Goalby also says, "Only the golfer knows how well he's really playing. You know when you've got a pattern going, when you've got the rhythm. I felt it early in the week. I was playing really good in practice rounds, four and five under every day. For seven rounds, in fact, including three practice rounds, I was 24 under par, which is pretty good, and I holed every putt because, well, in practice we had a little action going and I had to."
As for the rule that cost Roberto a tie and resulted in various storms of outrage around the country, Goalby is even more brutally realistic. He doesn't believe anything can be changed that would help, other than a quiet place to go over the card at the end of a round. "That's when you can think about what you shot," he says. "Hell, you can't walk off a green, fired up about what you're doing and concentrating on the next hole, and stop to fill in a score-card. Most of us, I'd guess, write down the scores after about eight holes and then after 17. You're really the only person who knows what you're shooting.

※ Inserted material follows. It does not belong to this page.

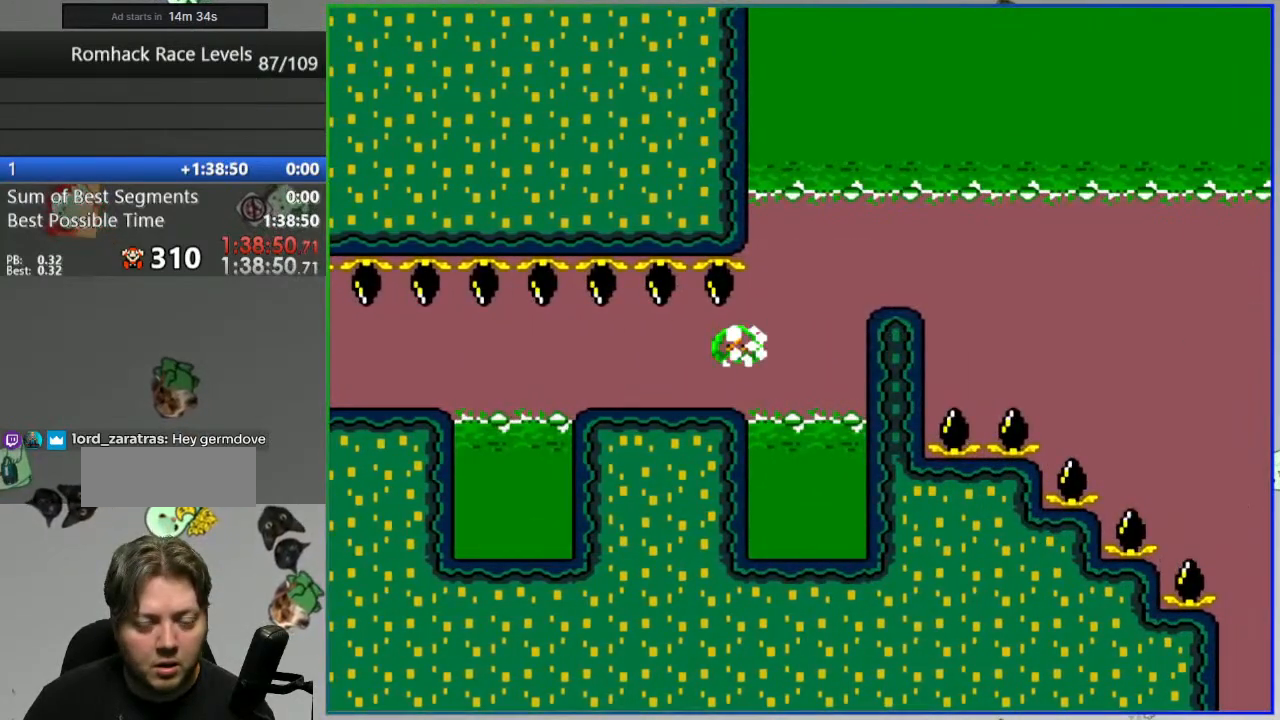
{"buttons": ["A", "Y"], "events": []}
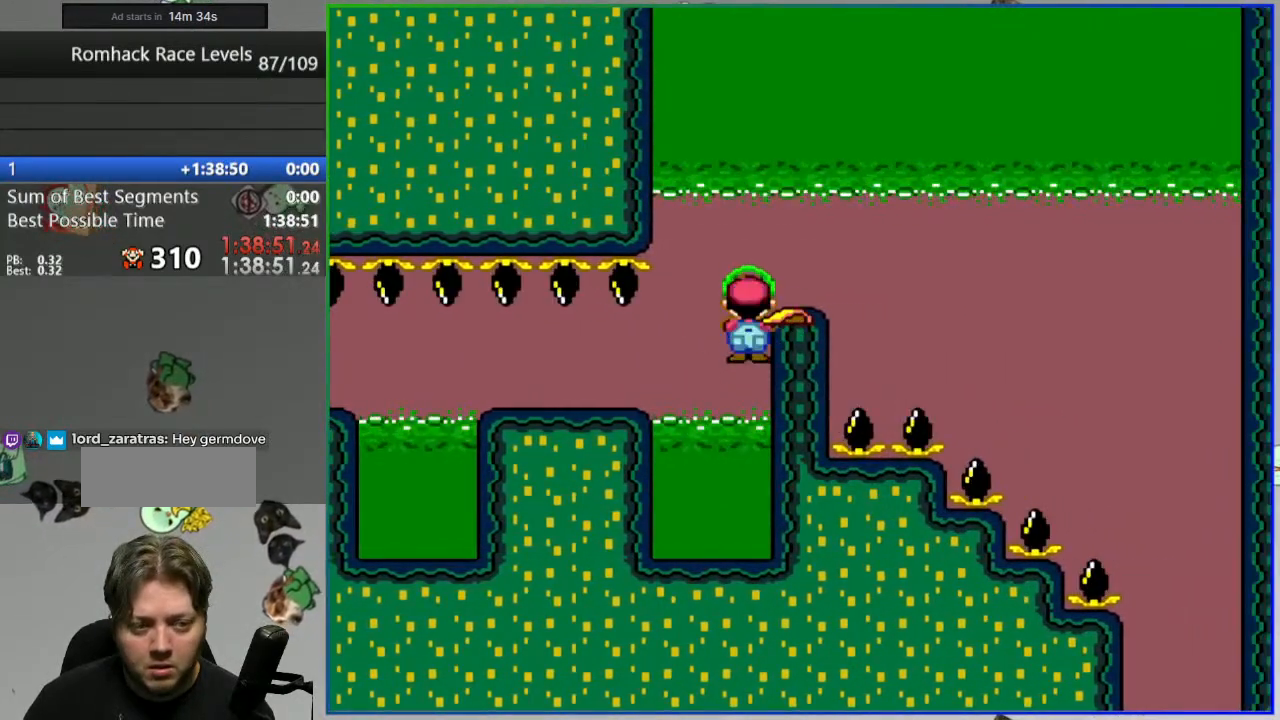
{"buttons": ["B", "Y"], "events": [[133, "A", "up"], [150, "B", "down"]]}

I put down the wrong score for Al Balding once and he got disqualified, but he didn't blame me. You're the one who knows whether you've soled your club in a bunker or if a ball has moved on you and you deserve a penalty. And after a round is when you have time to think about your score."

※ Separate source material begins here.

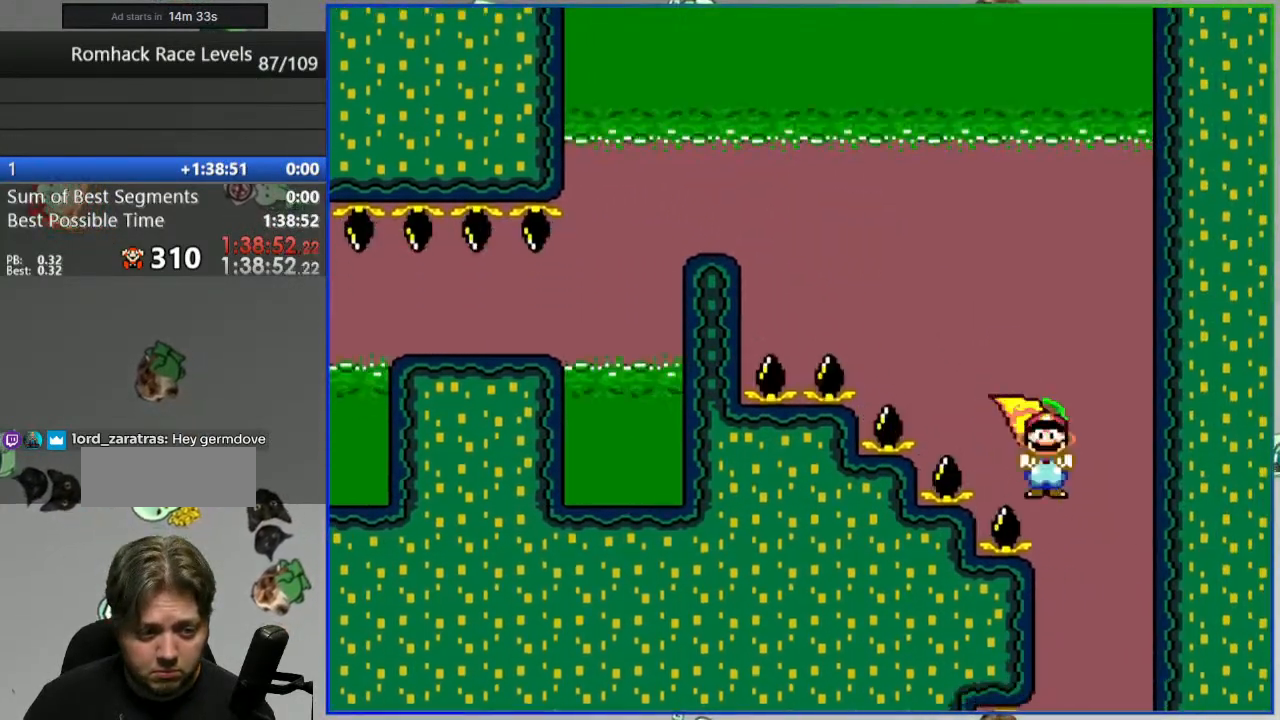
{"buttons": ["B", "Y"], "events": []}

For the benefit of those who have been walking in space or Montana, Goalby won the Masters—his first major championship—when De Vicenzo approved a scorecard that had three mistakes on it after he had shot 65 in the final round to tie Goalby at 277. He approved a 4 instead of a birdie 3 on the 17th hole, a 35 instead of a 34 on the back nine, and a 66 instead of a 65. While it was Roberto's playing companion, Tommy Aaron, who had marked down the wrong numbers accidentally, it was Roberto who hastily okayed the card and left the scorer's table. There was no alternative under the rules but to let the score stand.

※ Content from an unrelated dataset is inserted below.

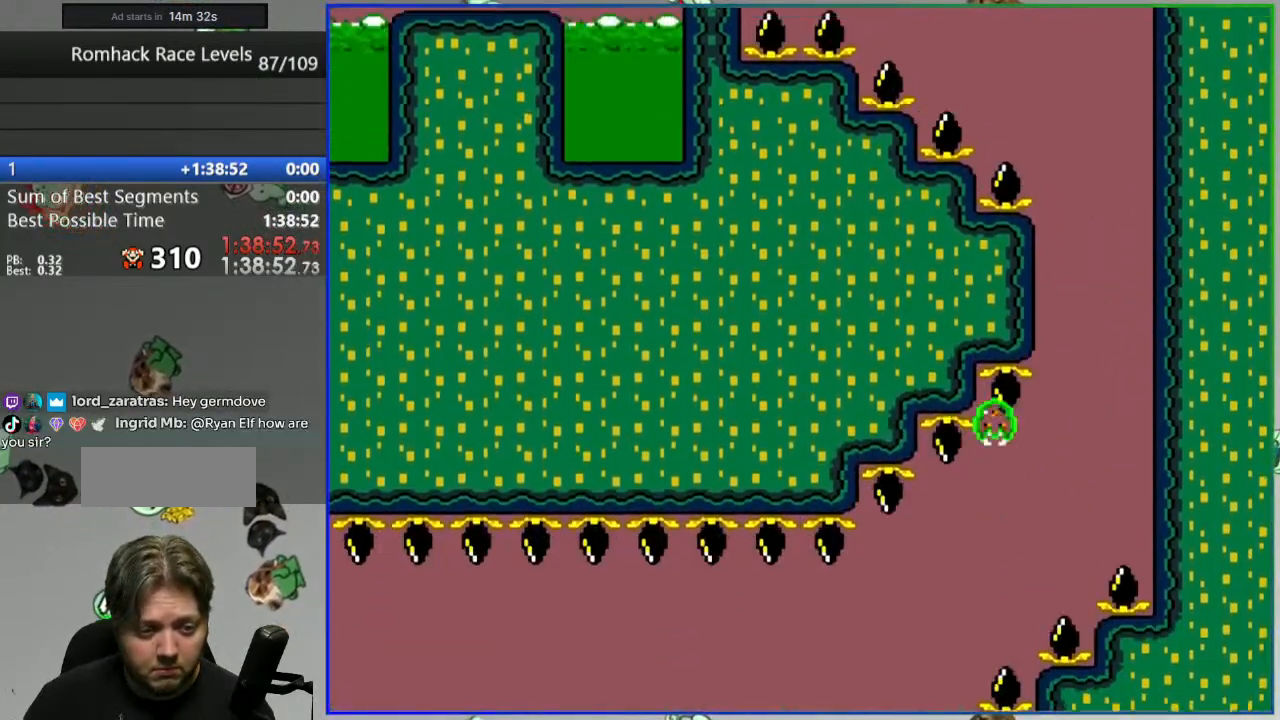
{"buttons": ["B", "Y"], "events": []}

"All the fuss has come up because I won it on a rule at the end of the round instead of on a rule at the beginning," Goalby says. "Suppose Roberto had been 10 minutes late for tee-off time and had taken a two-stroke penalty, and then we had tied in score. He would have lost because of the two strokes. He would have lost under the rules but no one would have thought it was so bad." Goalby's supposition brings to mind the overlooked fact that once before at the Masters a player lost a chance at the title on a penalty. In 1960 Dow Finsterwald suffered a two-stroke penalty for practice putting on a green during the first round. He eventually finished two strokes behind Arnold Palmer, the winner, but had he not been strapped with the penalty he perhaps would have met Palmer in a playoff.
Nevertheless, this year's Masters sent everyone, including many of the players, out to search for the proper villains in the incident. Who was it, or who were they? Bob Goalby has received more than 100 letters telling him he was. That, of course, is ridiculous. Was it Tommy Aaron? Was it the Masters officials? Was it the crotchety old Scot who wrote the rule? Was it the USGA and the Royal and Ancient who have kept it? Maybe it was Ho Chi Minh. Who was it?